Welch einen Unterschied macht deren rennsportliche Ausrichtung gegenüber der aktuellen Ninja 400! Denn trotz ihrer markanten Verkleidungsfront, die stark an das Superbike ZX-10R erinnert, ist die Ninja 400 mit Stahlrohrrahmen, konventioneller Gabel und Einscheibenbremsen vorn und hinten als preisgünstiges Allroundmotorrad konzipiert, das zwar sportliche Talente besitzt, aber keine rennsportlichen Ambitionen. Genau diese zeigt die ZXR 400 aber in jedem einzelnen Detail, angefangen bei der stämmigen Upside-down-Gabel über die Vierkolben-Festsättel der vorderen Doppelscheibenbremse, den Alu-Brückenrahmen bis zum Hebelsystem der Hinterradfederung und der aus Strangpressprofilen geschweißten Hinterradschwinge. Kawasaki hat das Superbike ZXR 750 in Klein nachgebaut. Oder war es umgekehrt und die 750er ist eine vergrößerte 400er? Nicht unwahrscheinlich.
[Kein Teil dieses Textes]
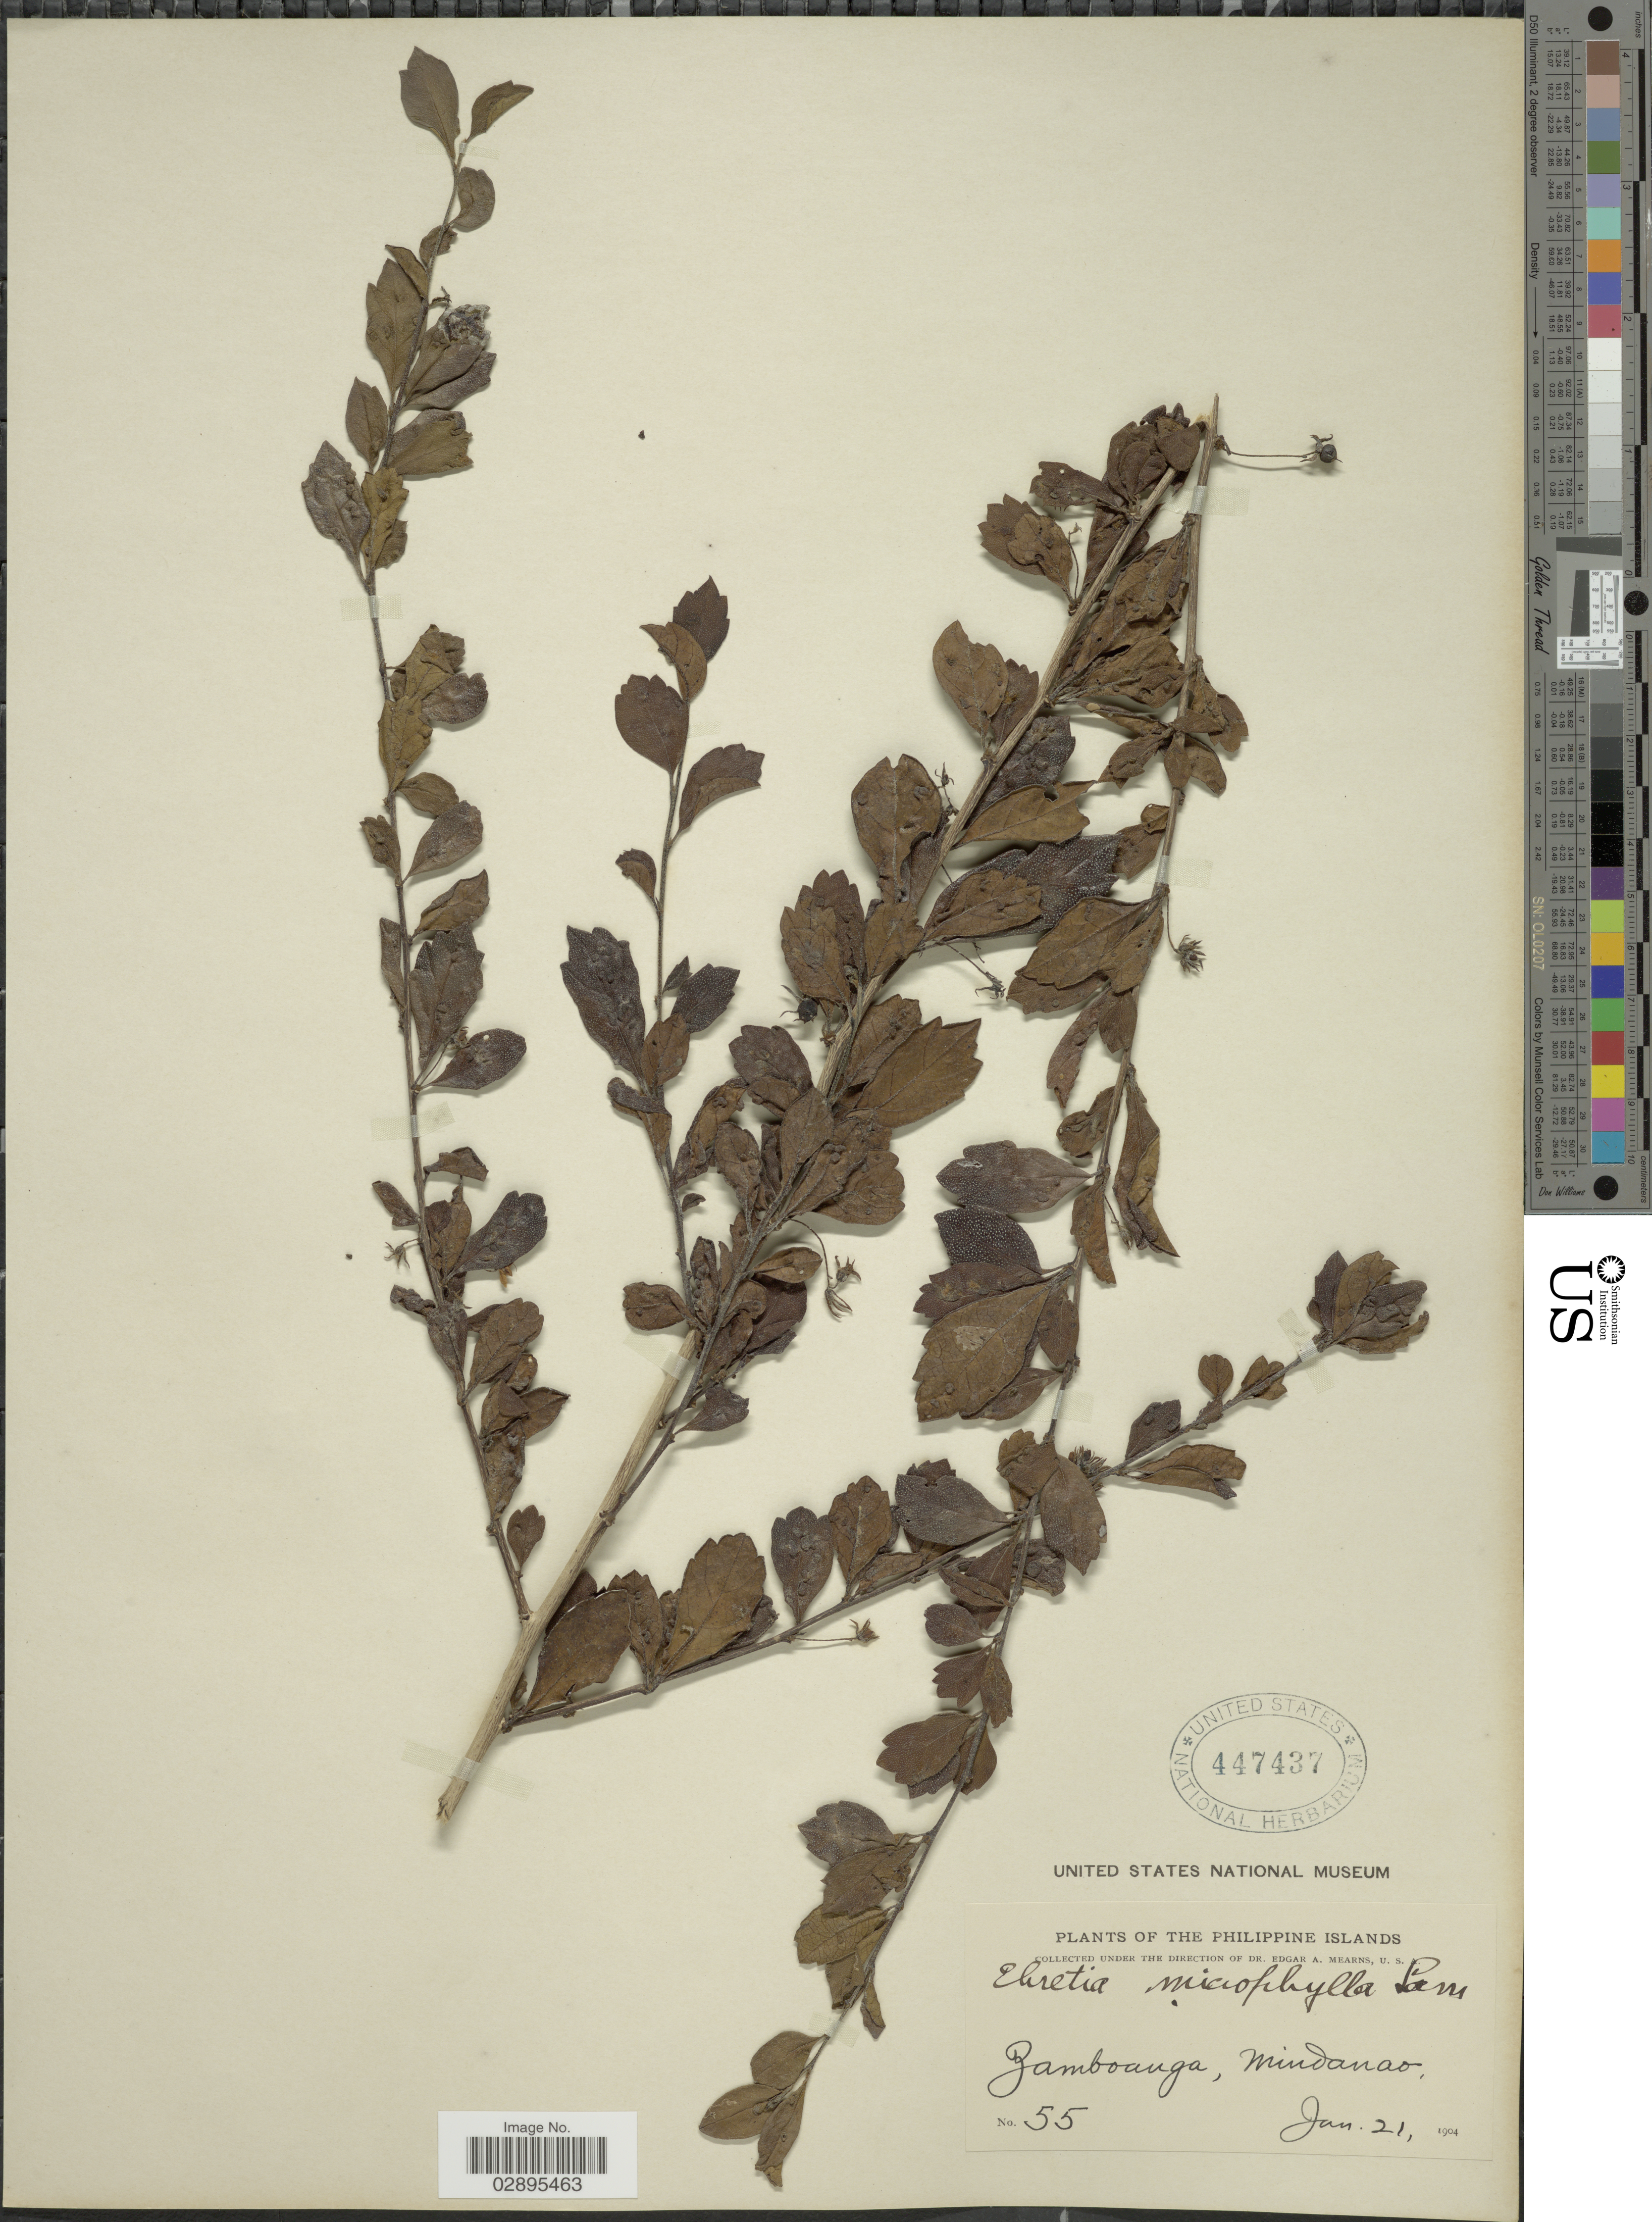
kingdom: Plantae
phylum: Tracheophyta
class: Magnoliopsida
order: Boraginales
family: Ehretiaceae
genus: Ehretia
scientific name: Ehretia microphylla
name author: Lam.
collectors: E. A. Mearns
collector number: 55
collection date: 1904-01-21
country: Philippines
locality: Philippine Islands. Zamboanga, Mindanao.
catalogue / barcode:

Motorenkonzepte mit verschiedenen Ansätzen

Besondere Aufmerksamkeit gebührt den Motoren, zumal sie sich meist hinter der Verkleidung verborgen halten. Da wäre zunächst der Reihenvierzylinder der ZXR mit 57 Millimeter Bohrung und 39 Millimeter Hub. Das ist in absoluten Zahlen ein überaus kurzer Hub, nicht aber im Verhältnis zur Bohrung. In dieser Beziehung sind die 600er-Supersportler noch extremer. So oder so, der kurze Hub ermöglicht der kleinen Kawasaki immense Drehzahlen von über 14.500/min sowie Ventilquerschnitte, die in solchen Regionen eine effiziente Gemischversorgung sicherstellen. Betätigt werden die vier Ventile pro Brennraum über Schlepphebel, die wiederum füllige Nocken und hohe Ventilbeschleunigungen ermöglichen. Kein Wunder also, dass die Spitzenleistung der kleinen Drehorgel schon im Serienzustand beeindruckt. Zeitgenössische Messungen erbrachten stets 65 bis 68 PS. Auf den Liter Hubraum hochgerechnet, sind das zwischen 162,5 und 172 PS. Anfang der 1990er-Jahre gab es keine 1000er mit dieser Leistung. Damit nicht genug; kompetente Tuner kitzeln problemlos über 80 PS aus diesem Motor.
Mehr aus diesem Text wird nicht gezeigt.